Prime Minister Menachem Begin said today that the loss of Israeli sovereignty over the occupied West Bank and Gaza would lead inevitably to another major war in the Middle East.

Without once mentioning President Reagan's Middle East peace initiative by name, Begin made clear in a speech that his government will stake its survival on its uncompromising opposition to the Reagan plan, which calls for large portions of the occupied territories to be federated with Jordan in the future.

Begin said that as a result of Israel's defeat of the Palestinians in Lebanon, there is no threat to Israel on any of its borders, no prospect of another Arab-Israeli conflict "in the foreseeable future," and therefore no need for any new peace initiatives outside of the Camp David accords.

Opposition Labor Party leader Shimon Peres, in a sharply worded reply, accused Begin of deceiving the public by exaggerating the threat to Israel's security posed by the Reagan plan, which he said should provide the basis for negotiations on the future of the West Bank and Gaza.

Begin and Peres addressed the opening meeting of the regular winter session of the Knesset, Israel's parliament. Their speeches were designed to set the tone for the internal debate over the future of the occupied territories -- a debate that is likely to dominate Israeli politics in the months ahead.

In his 40-minute speech, Begin barely mentioned the current negotiations over the withdrawal of Israeli, Syrian and Palestinian forces from Lebanon. But urging patience in those negotiations, he vowed that Israel will not back down on its demand that all Palestine Liberation Organization guerrillas leave Lebanon before there is a complete Israeli withdrawal from the country.

In an argument that he is expected to continue to press as the debate heats up, Begin said that for Israel to give up parts of the occupied territories would be to squander its gains from the war in Lebanon.

"The question then is, why dismantle such a structure of peace?" Begin said. "Why create new conditions which would seem to invite bloodshed or war?

"Can there be any logic in inviting an enemy into our very household to disrupt the peace or prevent it? Were the program for a Palestinian state in Judea, Samaria [the biblical names for the West Bank] and the Gaza Strip to come into being, even in federation with the government of Jordan, we would again be living by our drawn and consuming sword."

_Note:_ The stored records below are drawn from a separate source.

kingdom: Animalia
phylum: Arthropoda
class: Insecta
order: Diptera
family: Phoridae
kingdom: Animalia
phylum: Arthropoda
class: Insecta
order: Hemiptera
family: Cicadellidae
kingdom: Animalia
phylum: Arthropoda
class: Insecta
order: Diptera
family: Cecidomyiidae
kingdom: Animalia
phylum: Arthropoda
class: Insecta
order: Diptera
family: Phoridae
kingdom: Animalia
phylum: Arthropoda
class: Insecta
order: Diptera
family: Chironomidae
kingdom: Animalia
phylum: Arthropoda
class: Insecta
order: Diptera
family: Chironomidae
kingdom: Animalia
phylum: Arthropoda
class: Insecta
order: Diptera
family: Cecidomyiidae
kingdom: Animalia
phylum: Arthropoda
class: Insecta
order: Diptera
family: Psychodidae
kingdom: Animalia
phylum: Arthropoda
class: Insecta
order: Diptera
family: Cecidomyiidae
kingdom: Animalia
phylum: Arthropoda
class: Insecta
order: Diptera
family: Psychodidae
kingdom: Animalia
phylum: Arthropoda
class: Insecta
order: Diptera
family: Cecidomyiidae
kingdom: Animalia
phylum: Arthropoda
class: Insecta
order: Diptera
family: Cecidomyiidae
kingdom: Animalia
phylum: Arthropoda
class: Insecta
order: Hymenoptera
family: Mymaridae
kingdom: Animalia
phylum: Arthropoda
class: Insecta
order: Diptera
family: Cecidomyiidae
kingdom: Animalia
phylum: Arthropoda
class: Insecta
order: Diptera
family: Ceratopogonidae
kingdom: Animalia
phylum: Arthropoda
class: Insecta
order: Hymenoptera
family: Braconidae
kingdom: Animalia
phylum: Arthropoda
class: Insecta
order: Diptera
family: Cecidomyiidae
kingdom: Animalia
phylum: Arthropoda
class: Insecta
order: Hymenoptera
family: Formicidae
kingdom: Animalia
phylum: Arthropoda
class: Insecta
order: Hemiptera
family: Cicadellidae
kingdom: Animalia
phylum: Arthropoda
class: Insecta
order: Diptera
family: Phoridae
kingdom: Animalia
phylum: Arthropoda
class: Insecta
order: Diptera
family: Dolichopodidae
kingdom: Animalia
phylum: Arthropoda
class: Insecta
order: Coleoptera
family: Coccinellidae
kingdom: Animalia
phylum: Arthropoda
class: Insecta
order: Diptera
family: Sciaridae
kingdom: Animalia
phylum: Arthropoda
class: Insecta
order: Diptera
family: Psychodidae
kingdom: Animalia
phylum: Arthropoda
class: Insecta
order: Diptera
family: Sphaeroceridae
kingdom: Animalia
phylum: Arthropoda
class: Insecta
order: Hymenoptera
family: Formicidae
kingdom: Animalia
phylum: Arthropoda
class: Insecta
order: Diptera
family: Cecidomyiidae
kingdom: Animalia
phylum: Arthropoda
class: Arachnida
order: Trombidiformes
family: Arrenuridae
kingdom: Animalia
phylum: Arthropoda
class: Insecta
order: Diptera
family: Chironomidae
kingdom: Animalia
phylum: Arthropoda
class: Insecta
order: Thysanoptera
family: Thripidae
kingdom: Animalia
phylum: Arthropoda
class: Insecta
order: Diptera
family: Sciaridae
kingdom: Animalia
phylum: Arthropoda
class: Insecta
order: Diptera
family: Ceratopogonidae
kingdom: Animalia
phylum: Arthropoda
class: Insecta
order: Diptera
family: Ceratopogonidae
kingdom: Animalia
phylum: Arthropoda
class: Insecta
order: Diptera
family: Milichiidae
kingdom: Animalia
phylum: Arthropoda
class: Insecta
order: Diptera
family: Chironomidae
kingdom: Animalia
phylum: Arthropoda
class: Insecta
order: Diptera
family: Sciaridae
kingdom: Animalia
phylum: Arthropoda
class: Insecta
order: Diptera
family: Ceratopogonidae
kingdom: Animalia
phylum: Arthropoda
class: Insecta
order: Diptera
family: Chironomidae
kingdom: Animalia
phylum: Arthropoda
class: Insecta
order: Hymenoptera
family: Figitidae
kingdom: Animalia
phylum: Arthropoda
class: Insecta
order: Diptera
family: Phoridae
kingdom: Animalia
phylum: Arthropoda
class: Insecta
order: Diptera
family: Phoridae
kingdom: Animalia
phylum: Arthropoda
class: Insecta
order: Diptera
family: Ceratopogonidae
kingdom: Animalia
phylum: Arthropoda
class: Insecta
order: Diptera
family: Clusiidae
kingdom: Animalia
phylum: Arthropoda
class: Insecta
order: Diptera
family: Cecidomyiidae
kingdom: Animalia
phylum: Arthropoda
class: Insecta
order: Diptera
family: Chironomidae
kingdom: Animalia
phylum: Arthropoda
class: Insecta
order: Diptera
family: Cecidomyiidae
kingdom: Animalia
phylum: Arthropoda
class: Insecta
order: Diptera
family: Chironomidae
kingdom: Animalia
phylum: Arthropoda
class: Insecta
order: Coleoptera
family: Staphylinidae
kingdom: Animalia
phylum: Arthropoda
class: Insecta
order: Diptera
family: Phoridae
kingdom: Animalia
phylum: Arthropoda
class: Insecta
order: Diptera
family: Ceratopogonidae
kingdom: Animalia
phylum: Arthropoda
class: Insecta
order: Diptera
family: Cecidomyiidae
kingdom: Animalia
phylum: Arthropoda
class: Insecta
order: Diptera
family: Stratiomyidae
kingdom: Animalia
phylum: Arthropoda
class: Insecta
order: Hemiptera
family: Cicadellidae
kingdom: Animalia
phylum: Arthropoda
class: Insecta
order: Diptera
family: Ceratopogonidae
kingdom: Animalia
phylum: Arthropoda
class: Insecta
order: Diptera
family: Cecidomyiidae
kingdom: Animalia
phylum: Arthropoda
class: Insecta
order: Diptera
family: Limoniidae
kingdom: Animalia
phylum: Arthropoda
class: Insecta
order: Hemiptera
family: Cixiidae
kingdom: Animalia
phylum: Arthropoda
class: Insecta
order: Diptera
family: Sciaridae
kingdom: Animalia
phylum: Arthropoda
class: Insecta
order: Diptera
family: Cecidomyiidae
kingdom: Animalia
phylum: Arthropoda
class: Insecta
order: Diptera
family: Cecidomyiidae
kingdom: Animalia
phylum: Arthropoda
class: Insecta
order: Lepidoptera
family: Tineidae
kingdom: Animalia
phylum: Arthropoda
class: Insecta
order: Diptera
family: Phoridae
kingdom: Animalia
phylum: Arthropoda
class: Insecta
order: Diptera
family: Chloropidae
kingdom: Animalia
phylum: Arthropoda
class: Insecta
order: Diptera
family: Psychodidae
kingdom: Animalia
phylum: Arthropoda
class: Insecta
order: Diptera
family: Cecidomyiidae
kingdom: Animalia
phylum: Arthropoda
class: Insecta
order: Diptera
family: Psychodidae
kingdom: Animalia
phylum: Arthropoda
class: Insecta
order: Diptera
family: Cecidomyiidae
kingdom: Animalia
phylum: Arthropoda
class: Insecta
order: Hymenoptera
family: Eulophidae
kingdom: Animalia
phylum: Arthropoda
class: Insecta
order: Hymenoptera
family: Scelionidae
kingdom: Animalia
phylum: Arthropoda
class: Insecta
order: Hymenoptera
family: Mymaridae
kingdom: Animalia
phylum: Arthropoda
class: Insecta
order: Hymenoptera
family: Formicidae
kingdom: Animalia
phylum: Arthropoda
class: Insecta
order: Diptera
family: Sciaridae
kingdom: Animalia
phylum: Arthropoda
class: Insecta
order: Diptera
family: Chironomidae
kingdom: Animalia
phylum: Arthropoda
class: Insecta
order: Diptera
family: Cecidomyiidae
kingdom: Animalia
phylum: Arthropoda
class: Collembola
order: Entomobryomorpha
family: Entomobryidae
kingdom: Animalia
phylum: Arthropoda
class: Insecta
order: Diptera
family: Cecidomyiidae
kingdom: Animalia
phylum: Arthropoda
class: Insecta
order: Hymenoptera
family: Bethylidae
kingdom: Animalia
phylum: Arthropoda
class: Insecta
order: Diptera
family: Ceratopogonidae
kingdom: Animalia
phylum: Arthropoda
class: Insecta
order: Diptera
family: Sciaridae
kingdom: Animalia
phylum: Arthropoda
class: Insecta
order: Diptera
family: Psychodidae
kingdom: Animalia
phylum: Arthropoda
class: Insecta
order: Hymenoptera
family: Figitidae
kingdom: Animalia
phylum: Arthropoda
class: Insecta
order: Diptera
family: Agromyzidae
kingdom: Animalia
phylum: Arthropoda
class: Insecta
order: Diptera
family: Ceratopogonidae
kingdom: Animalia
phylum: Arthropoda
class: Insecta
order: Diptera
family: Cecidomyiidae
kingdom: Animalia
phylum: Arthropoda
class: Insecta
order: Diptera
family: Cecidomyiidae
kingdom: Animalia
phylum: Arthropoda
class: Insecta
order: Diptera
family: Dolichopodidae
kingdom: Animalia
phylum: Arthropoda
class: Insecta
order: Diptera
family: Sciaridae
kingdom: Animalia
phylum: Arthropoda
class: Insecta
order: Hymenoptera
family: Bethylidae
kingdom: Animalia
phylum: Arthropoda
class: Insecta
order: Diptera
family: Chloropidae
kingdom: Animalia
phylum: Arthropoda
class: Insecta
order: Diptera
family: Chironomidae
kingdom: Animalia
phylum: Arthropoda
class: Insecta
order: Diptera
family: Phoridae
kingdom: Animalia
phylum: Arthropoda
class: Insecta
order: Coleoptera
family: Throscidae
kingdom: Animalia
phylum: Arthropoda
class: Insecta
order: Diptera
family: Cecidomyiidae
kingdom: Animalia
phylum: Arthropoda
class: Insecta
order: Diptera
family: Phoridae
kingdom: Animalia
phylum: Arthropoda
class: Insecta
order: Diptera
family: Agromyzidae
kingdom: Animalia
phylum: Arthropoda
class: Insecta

Begin argued that, even if federated with Jordan, a West Bank not under Israeli control inevitably would be dominated by the PLO and armed by the Soviet Union. Such a state, he said, would attack Israel until some future Israeli government decided to act as Israel acted this summer in Lebanon.

What would follow, Begin predicted, would be another major Arab-Israeli conflict, with "all the endless bloodshed occurring only to restore the situation to what it had been" when Israel exercised sovereignty over the West Bank and Gaza.

Begin reiterated his call for the resumption of the autonomy talks called for in the Camp David peace accords, inviting Jordan's King Hussein to participate in them. "There is no reason to seek other solutions than that agreed upon at Camp David," he said.

Peres, in his reply, accused Begin of creating a deadlock in the autonomy talks through a policy of "creeping annexation" of the West Bank through the establishment of Jewish settlements in the territory.

He said the Begin government had offered Hussein no incentive to join the autonomy talks and had isolated Israel in world opinion by insisting that the West Bank is part of the historic "land of Israel," an ideological view not shared even by Israel's closest ally, the United States.

Peres said that the Labor Party also opposes creation of a Palestinian state in the occupied territories but that it does not believe the Reagan initiative would lead inevitably to that.

The Israeli debate over the Reagan plan began immediately after Begin's abrupt dismissal of the president's proposals early last month.

That debate, which was cut short by the massacre of Palestinian refugees in West Beirut, is now heating up again, but its outcome may still hinge on the Beirut massacre. A state judicial board of inquiry is to begin its investigation into Israeli responsibility in connection with the massacre this week and is expected to take several weeks, if not months, to complete its task.

The Begin government is viewed here as unyielding on the question of surrendering sovereignty over any part of the occupied territories. While the debate over the Reagan plan may flare up intermittently in the Knesset in the weeks ahead, only an extremely harsh finding by the board of inquiry is likely to threaten the Begin government's survival and therefore improve the prospects for the Reagan initiative.